2005年12月27日(火曜日) #104.ネットでリアリティショッピング、ストリーミング技術の可能性

現状のネットショッピングは正直愉しくない。ネットショッピングのエンターテインメント性(以下エンタ性)の欠如については以前執筆した。
ネットストリーミングはエンタ性に欠けているネットショッピングに一筋の光を与える。
ネットストリーミングの「パソコンテレビGyaO」は今年大いに飛躍した。利用者が急増しているとの事。実際筆者も映画とドラマを観ている。
パソコンテレビGyaO:http://www.gyao.jp/
フ〜ンで聞き流さないで欲しい。もしイメージ業界でもあるアパレル業界に身を置かれているのなら、こういうマルチメディア関係のニュースには敏感になって欲しい。
例えば、1週間に1回程度、ショップでディスプレーされている商品を価格を見える状態にして満遍なく録画し、ネットストリーミングとして配信する。
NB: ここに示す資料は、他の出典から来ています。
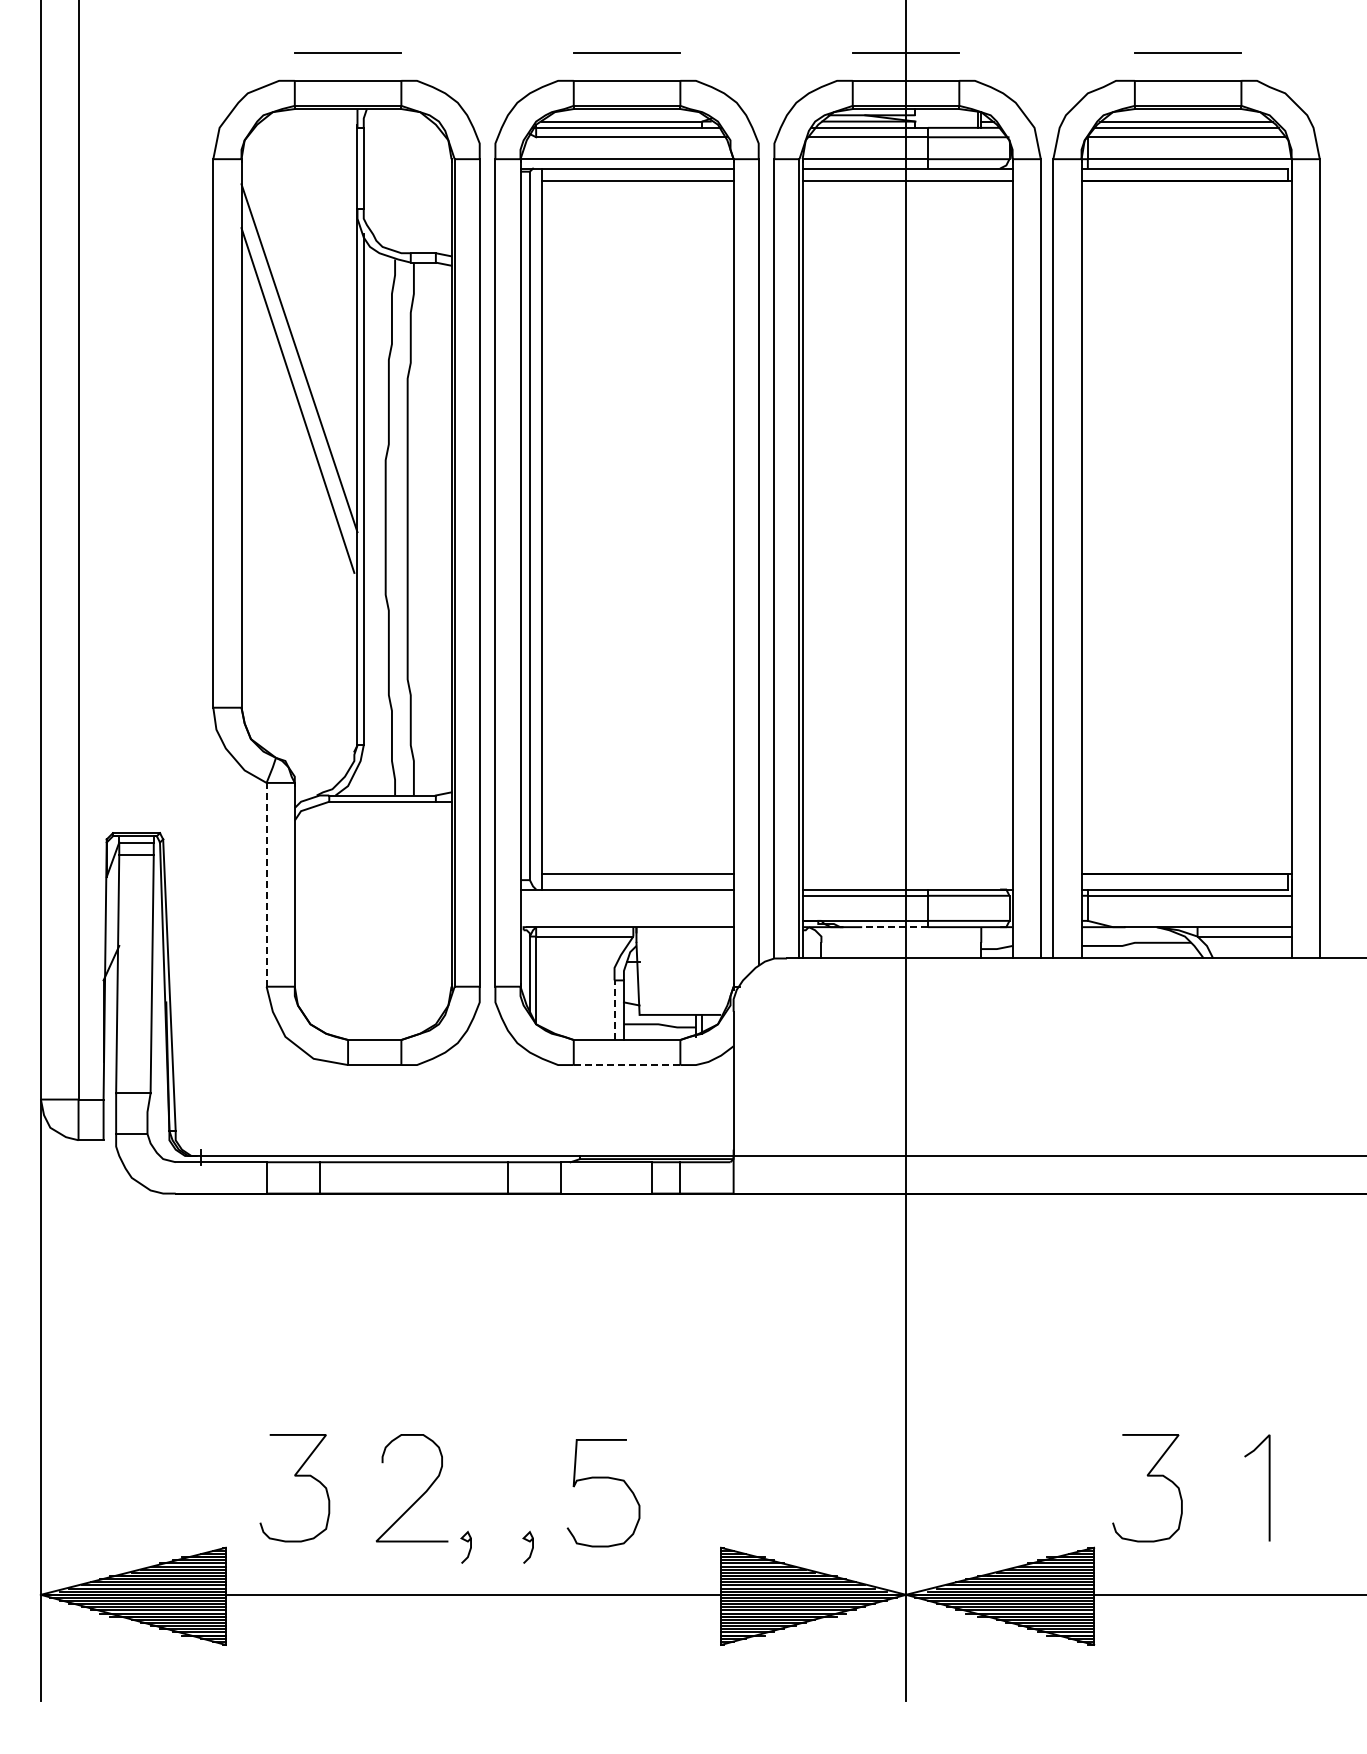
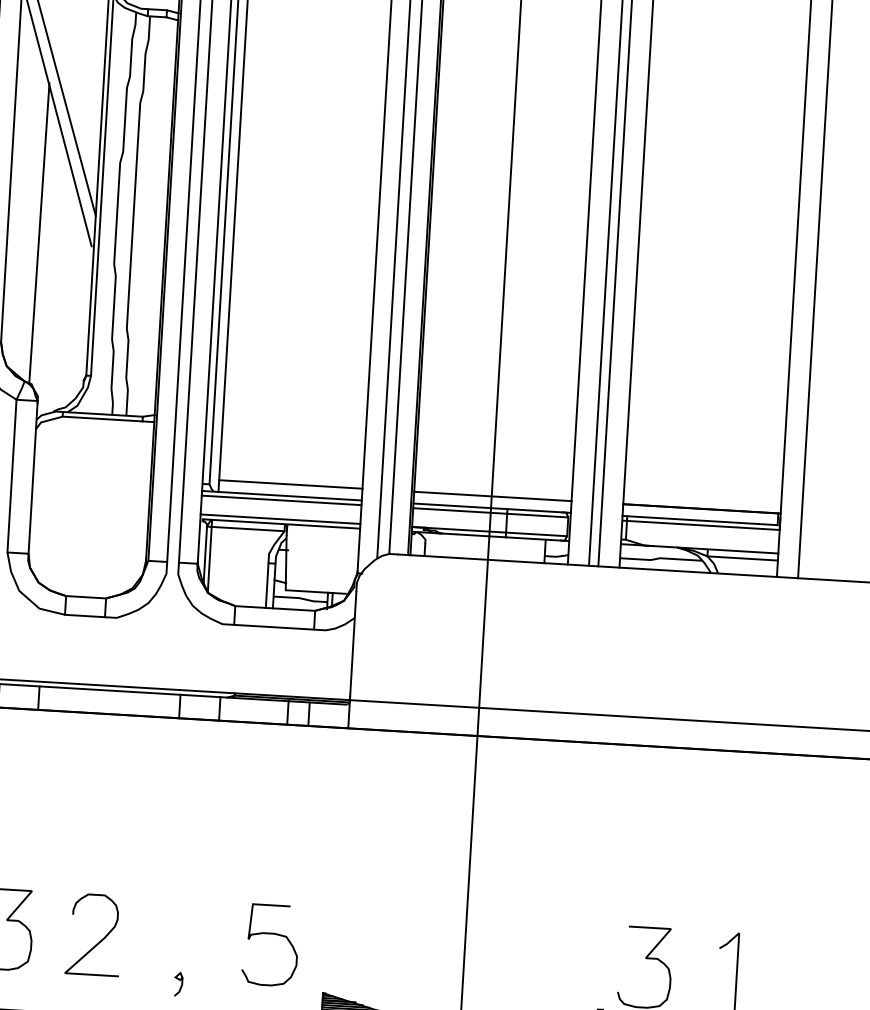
line: (283, 560) -> (39, 233), added
line: (907, 873) -> (492, 496), added
line: (266, 884) -> (11, 475), dashed -> solid
line: (626, 895) -> (281, 500), added
line: (626, 920) -> (280, 518), added
line: (895, 927) -> (481, 536), dashed -> solid
line: (614, 1010) -> (267, 585), dashed -> solid
line: (626, 1065) -> (273, 627), dashed -> solid
curve: (603, 1478) -> (271, 934), moved
curve: (467, 1542) -> (133, 977), removed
売場の臨場感を愉しめるという点、絶対的な情報量の多さと言う点で静止画を遥かに凌駕する。売場に出向いてでのショッピングに限りなく近づくだろう。
服は欲しいけれど、「忙しくてショップへ行けない」、「遠い」、「売場へはどうも・・・」等々、ショップへ出向けない又は出向きたくない理由は多岐にわたるが、現状のネットショップを見ていると、これらの潜在需要があるにもかかわらず、リアリティ性、エンタ性の欠如から、かなり取りこぼしているのではないかと予測する。
ネットストリーミングは配信側の技術、受信側の環境などクリアしなければならない課題はまだまだあるが、ウェブサイトやネットショップ対策として、今から構想を練っていても早いと言う事は決して無い。
こういう大きな流れを見ているといつも思う。ネット技術の過渡期を見守れる、そういう時代に生きている自分が如何に幸運であるのかを。
今年も一年、本コラムを読んでいただき有難うございました。良い年末年始をお過ごし下さい。